> **Cosa fare**: Riprendi il testo sui controlli a distanza dei lavoratori e proseguilo dopo la sua ultima frase.

> **Testo fornito**:
Per gli strumenti di lavoro quali i programmi di videoscrittura e per gli strumenti di registrazione di accessi e presenze non opera il divieto né l’obbligo di accordo sindacale o di autorizzazione dell’Inl previsto dall’articolo 4 dello Statuto dei lavoratori. Più controversa è la questione della posta elettronica: l’incognita è data dall’interpretazione della giurisprudenza, che non è affatto univoca e dalla sovrapposizione delle norme dello Statuto con quelle del codice della privacy.

di Marcello Floris

Non è violata la disciplina prevista dagli articoli 4 e 38 dello Statuto dei lavoratori (legge 300/1970) quando l’impianto di controllo a distanza, installato sul luogo di lavoro senza accordo con le rappresentanze sindacali o di autorizzazione dell’Ispettorato del lavoro sia funzionale alla tutela del patrimonio aziendale, sempre che il suo utilizzo non implichi un significativo controllo sull’ordinario svolgimento dell’attività lavorativa dei dipendenti o resti finalizzato ad accertare condotte illecite degli stessi. Le norme dello Statuto dei lavoratori non impediscono i controlli difensivi sui beni dell’impresa. Lo ha chiarito la Cassazione nella sentenza 3255 del 2021 della terza sezione penale.

L’imputato aveva installato impianti video all’interno dell’azienda utilizzabili per il controllo a distanza dei dipendenti, senza aver richiesto l’accordo delle Rsa o dell’Ispettorato del lavoro. Tuttavia è emerso che tali impianti non erano strumenti di controllo lesivi della dignità e libertà dei lavoratori, ma sistemi difensivi a tutela del patrimonio aziendale.

Recentemente un principio analogo è stato affermato dalla sentenza 13649 del 2022 della prima sezione penale della Cassazione, pubblicata l’8 aprile 2022.

La norma sui controlli

Nel 2015 la formulazione dell’articolo 4 dello Statuto dei lavoratori è cambiata. Gli impianti e gli strumenti dai quali derivi la possibilità di controllo a distanza del lavoro possono essere impiegati esclusivamente per esigenze organizzative e produttive, per la sicurezza del lavoro e per la tutela del patrimonio aziendale con la necessità di un accordo sindacale o, in mancanza, dell’autorizzazione dell’Ispettorato Territoriale del Lavoro.

Le informazioni regolarmente raccolte possono essere utilizzate anche a fini disciplinari, a condizione che sia data adeguata informativa ai dipendenti sulle modalità d’uso degli strumenti e dell’effettuazione dei controlli.

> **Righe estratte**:
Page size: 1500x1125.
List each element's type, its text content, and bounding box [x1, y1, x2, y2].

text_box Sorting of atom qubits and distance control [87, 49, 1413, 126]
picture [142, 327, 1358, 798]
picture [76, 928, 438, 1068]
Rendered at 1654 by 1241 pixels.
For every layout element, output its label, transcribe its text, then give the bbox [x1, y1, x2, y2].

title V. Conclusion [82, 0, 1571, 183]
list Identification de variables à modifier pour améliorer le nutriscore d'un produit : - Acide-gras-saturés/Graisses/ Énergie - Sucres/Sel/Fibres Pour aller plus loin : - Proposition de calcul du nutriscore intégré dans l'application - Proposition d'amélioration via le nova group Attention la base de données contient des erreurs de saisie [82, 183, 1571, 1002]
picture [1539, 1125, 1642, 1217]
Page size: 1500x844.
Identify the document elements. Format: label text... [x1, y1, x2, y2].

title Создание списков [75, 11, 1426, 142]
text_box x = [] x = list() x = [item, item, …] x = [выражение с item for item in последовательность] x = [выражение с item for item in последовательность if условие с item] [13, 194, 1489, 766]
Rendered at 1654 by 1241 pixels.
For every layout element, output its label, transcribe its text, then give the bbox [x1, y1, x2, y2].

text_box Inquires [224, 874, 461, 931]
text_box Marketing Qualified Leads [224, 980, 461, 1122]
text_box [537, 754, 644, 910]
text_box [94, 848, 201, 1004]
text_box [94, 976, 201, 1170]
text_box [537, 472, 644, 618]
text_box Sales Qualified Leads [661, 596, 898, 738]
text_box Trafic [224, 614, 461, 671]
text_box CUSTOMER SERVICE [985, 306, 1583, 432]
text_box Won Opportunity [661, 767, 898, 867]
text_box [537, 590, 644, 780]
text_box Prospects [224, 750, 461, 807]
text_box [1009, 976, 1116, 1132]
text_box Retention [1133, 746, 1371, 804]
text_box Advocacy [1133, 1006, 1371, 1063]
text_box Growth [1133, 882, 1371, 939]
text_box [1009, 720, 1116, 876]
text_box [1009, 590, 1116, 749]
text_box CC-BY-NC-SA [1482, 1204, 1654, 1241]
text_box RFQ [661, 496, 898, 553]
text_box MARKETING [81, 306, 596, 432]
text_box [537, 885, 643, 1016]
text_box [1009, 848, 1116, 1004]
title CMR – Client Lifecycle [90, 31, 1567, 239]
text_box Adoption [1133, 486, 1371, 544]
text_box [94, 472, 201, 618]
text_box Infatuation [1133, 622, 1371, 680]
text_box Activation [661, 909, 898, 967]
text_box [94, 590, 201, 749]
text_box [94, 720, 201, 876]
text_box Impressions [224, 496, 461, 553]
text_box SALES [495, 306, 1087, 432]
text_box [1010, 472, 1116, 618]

> **Risposta**:
Per gli impianti audiovisivi e gli altri strumenti che consentono il controllo a distanza del lavoratore permane il divieto di installazione, salvo esigenze specifiche, senza accordo sindacale o autorizzazione dell’Ispettorato.

Non solo telecamere

Per gli strumenti di lavoro quali i programmi di videoscrittura e per gli strumenti di registrazione di accessi e presenze, invece, non opera il divieto né l’obbligo di accordo sindacale o di autorizzazione dell’Inl. Più controversa, invece, è la questione della posta elettronica.

L’articolo 4 e il tema dei controlli a distanza sono diventati di grande attualità con l’utilizzo estensivo del lavoro da remoto, ora prorogato in regime semplificato sino al 31 agosto 2022. L’impianto della norma è complesso, richiedendo l’accordo sindacale o l’autorizzazione dell’Itl e, in ogni caso, l’informativa ai dipendenti. Pur con questi limiti, l’articolo 4 sembra in grado di contemperare le esigenze di controllo datoriali con la necessità dei lavoratori di evitare un controllo indiscriminato ed eccessivamente invasivo.

Che cosa dicono i giudici

Certamente l’incognita è data dall’interpretazione della giurisprudenza, che non è affatto univoca e dalla sovrapposizione delle norme dello Statuto con quelle del codice della privacy.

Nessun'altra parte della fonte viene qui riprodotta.